(Document understanding data)
──────────────────────────────

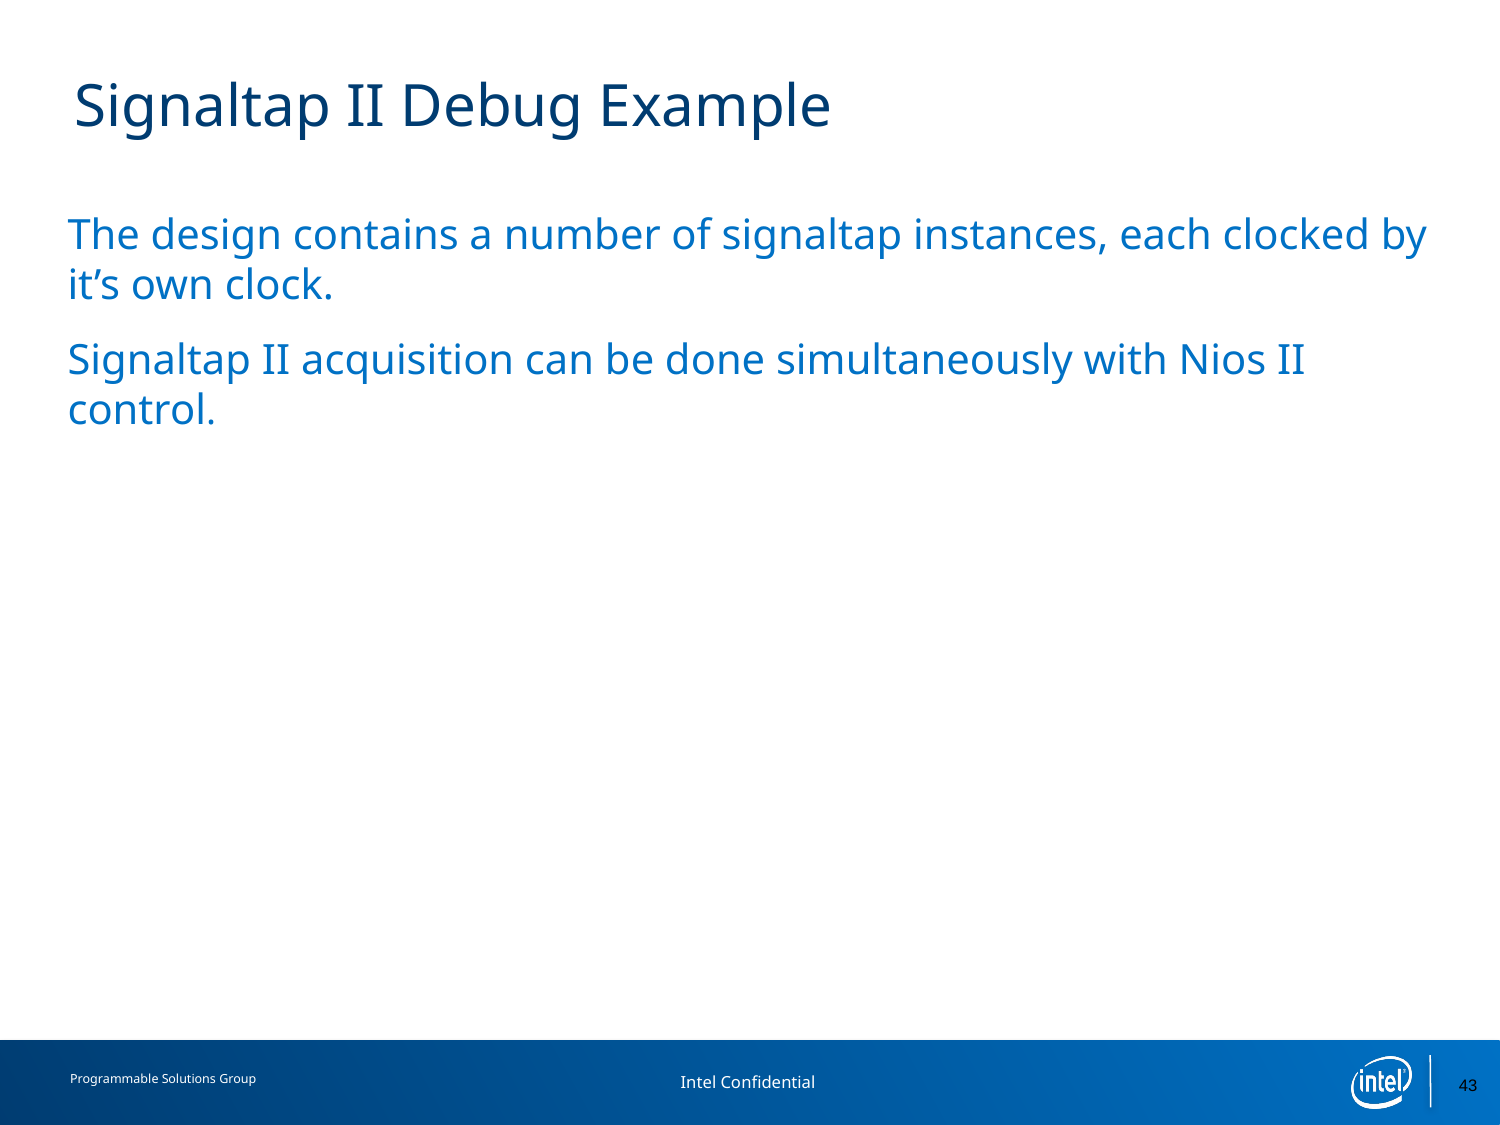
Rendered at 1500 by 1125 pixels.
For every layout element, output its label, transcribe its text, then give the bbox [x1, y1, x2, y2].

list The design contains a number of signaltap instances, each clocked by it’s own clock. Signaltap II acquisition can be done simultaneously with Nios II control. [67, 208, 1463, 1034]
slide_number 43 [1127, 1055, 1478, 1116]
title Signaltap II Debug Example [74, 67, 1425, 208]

──────────────────────────────

__Activity__.
Please reproduce the records above exactly and leave any picture behind.

__Solved problem__.
Rendered at 1500 by 1125 pixels.
For every layout element, output its label, transcribe its text, then give the bbox [x1, y1, x2, y2].

list The design contains a number of signaltap instances, each clocked by it’s own clock. Signaltap II acquisition can be done simultaneously with Nios II control. [67, 208, 1463, 1034]
slide_number 43 [1127, 1055, 1478, 1116]
title Signaltap II Debug Example [74, 67, 1425, 208]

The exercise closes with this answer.